At a celebration hosted by Indiana University-Purdue University at Fort Wayne for Friedel’s 80th birthday, Eric Link, dean of Arts and Sciences, said, “Let’s do some math. Let’s say Professor Friedel was instrumental in launching the careers of five science education students per year over (his) 50-year career (at the university).
If they all taught 150 students per year over 25 years, he played a vital role in educating almost one million students.”
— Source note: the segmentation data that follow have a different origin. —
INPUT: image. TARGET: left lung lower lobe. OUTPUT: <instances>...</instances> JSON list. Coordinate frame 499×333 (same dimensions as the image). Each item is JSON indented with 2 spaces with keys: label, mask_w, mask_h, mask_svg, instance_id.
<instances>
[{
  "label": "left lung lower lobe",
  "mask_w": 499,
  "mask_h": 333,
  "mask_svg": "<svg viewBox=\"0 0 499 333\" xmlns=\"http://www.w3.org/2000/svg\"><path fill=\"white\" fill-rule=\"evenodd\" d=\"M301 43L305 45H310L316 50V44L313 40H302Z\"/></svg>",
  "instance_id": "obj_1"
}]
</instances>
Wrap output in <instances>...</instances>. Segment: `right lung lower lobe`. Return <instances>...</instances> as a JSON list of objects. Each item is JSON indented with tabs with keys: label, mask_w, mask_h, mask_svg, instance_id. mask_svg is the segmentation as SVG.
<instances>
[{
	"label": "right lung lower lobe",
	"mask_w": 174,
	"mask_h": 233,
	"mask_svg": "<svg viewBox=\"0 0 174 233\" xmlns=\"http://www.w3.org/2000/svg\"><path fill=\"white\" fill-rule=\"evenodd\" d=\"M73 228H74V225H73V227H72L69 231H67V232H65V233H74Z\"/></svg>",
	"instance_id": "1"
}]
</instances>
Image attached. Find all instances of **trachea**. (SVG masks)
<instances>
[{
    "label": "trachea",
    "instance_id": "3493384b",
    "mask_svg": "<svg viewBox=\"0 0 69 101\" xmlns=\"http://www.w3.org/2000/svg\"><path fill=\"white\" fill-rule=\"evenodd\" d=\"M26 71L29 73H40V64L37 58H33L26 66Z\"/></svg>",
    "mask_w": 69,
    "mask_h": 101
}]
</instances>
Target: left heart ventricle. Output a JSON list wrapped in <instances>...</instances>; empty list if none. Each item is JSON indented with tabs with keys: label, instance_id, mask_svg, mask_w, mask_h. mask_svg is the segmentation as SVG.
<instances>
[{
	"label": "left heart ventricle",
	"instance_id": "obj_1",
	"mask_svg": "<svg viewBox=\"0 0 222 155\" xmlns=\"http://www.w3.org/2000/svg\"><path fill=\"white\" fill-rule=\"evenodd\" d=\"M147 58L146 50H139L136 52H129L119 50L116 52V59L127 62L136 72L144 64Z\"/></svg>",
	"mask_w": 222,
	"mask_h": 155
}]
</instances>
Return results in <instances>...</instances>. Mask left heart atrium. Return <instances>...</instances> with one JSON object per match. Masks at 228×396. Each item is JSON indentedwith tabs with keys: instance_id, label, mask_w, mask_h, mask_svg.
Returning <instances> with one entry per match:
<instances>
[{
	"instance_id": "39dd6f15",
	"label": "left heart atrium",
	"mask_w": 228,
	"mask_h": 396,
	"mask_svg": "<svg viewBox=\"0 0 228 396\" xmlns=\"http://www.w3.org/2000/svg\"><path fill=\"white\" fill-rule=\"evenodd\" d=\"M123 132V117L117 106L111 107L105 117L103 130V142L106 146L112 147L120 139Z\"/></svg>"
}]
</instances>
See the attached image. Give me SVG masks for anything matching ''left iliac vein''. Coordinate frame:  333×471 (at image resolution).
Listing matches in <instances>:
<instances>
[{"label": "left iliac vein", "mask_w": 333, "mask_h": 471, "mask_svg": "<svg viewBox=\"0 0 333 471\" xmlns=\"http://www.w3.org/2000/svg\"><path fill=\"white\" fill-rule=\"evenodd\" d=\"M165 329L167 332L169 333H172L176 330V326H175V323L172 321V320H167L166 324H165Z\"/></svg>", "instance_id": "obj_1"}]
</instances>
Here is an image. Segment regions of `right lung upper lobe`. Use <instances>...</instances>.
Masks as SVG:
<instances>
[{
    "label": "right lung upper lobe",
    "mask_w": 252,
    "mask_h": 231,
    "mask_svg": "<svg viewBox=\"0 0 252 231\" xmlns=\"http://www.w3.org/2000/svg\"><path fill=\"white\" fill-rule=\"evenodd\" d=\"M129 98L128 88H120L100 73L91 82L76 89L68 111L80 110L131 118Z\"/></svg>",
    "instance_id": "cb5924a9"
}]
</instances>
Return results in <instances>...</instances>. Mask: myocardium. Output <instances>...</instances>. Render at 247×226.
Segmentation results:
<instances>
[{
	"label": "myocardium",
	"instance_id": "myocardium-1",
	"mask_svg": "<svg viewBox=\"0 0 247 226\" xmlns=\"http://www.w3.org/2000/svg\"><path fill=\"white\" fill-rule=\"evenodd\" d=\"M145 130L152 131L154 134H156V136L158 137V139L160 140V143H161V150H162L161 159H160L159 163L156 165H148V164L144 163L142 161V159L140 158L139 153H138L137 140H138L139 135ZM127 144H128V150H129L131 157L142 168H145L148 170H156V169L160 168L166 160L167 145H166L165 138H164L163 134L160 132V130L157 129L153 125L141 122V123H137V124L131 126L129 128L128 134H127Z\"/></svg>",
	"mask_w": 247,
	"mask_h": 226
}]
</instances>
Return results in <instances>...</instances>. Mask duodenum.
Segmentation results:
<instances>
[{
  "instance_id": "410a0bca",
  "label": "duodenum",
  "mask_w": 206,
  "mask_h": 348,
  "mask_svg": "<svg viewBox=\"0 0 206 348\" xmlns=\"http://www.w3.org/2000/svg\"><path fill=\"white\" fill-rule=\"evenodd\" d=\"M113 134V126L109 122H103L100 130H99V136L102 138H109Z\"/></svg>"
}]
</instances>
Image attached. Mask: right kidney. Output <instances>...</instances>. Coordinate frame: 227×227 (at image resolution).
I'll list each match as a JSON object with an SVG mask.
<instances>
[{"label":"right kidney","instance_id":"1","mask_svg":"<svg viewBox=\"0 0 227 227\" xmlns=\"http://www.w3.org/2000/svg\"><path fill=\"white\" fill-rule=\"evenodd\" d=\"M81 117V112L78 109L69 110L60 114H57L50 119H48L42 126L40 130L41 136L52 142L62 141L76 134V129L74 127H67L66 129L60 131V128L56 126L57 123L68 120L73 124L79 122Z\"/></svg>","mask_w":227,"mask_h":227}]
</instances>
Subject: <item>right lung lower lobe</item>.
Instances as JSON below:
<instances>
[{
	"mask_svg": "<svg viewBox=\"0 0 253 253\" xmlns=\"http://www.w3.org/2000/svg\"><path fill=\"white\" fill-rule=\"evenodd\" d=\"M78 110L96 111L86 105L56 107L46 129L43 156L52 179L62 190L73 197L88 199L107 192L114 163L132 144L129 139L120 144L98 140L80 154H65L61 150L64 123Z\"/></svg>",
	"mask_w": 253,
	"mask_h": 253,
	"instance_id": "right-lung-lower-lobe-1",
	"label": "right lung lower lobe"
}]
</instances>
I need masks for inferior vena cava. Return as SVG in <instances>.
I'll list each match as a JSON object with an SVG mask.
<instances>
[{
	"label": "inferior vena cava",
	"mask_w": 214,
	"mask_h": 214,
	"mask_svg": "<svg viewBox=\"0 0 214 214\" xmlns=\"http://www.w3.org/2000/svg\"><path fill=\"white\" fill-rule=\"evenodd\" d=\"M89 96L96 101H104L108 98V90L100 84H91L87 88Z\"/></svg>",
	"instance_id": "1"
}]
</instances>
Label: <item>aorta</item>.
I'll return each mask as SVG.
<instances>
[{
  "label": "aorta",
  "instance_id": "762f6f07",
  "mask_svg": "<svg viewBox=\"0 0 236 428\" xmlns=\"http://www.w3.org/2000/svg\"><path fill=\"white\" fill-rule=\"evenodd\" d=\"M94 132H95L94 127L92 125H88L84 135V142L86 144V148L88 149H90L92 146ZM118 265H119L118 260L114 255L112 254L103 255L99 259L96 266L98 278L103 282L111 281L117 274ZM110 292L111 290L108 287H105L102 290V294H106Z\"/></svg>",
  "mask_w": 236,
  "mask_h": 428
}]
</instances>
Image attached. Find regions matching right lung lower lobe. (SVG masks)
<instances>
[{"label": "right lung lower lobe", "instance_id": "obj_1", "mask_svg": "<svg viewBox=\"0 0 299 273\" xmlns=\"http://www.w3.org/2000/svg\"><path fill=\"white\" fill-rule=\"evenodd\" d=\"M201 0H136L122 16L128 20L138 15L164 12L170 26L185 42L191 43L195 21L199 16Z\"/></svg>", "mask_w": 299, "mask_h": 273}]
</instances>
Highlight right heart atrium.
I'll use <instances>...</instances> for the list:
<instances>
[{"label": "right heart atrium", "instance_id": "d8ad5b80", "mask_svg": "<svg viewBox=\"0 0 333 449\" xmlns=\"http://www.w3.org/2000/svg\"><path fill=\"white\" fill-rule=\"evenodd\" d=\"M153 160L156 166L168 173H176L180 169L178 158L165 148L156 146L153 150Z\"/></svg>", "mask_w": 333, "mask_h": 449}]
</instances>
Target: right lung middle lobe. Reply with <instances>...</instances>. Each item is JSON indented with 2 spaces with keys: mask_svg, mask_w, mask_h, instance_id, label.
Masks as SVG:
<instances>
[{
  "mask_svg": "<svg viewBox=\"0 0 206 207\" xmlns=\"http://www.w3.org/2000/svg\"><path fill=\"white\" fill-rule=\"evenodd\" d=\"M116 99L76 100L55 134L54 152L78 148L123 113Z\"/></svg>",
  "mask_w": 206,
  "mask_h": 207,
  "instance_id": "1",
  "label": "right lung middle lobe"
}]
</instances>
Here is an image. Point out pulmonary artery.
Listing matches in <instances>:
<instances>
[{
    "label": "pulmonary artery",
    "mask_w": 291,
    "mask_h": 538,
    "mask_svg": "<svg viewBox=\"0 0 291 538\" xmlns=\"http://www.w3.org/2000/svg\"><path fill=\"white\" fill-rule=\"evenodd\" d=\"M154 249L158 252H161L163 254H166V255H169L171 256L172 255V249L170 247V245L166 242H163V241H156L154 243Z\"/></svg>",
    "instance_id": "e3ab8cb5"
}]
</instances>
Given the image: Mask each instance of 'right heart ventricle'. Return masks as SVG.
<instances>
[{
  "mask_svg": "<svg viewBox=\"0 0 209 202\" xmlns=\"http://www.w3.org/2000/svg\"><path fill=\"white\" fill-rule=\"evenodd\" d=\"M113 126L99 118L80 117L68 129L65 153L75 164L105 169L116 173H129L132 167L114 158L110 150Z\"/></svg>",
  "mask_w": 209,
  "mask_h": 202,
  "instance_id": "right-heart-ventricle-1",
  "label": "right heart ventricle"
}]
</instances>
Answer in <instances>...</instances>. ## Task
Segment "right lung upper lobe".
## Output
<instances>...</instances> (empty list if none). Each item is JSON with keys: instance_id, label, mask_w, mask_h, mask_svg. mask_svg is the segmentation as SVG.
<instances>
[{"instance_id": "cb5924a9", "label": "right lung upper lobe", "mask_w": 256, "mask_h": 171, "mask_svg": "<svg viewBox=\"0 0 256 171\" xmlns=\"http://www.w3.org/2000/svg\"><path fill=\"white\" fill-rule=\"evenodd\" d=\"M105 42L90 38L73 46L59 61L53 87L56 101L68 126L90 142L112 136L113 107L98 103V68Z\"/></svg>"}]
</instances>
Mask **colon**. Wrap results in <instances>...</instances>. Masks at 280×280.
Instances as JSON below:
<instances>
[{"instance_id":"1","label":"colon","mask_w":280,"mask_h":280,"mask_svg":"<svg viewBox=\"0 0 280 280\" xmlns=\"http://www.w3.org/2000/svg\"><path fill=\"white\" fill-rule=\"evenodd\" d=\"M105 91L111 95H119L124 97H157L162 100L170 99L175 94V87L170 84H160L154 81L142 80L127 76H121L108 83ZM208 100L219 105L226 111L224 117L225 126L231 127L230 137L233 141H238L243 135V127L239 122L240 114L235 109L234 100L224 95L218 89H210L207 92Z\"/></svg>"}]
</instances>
Tony Phillips, a former Friedel student, bears this out: “I have dozens of past students who now teach, at least three science teachers and a boat-load of engineers and doctors,” Phillips wrote. “You have a huge heart and I hope you know you passed it forward. I tried to share my love of science and learning, but mostly it is about being there, being real and listening. You are the man I credit for my career. Thank you, Art.”
Friedel, who still teaches chemistry courses to pre-med, pre-dentistry and pre-nursing students, has a teaching philosophy that his students appreciate. “Based on what I learned from observing teachers for my PhD dissertation, teachers talk too much,” he said. “So I always told my pre-service teachers, ‘Be sure to get kids asking questions, because people who win Nobel Prizes ask the right questions.’”
He recommended encouraging questions by performing experiments, for instance, making a penny float on a liquid. Students could pose only yes or no questions, and they asked because they were intrigued.
Today, Friedel takes pleasure in a particular career perk. “My primary physician, my dentist and my ophthalmologist are all my former students,” he said.
Friedel remains a loyal Buckeye. He endowed an EHE scholarship in science education because he grew up poor and couldn’t go to college without help.
“With my parents not graduating high school and my getting a PhD, that’s a big jump in one generation. None of this would have happened but for Ohio State.”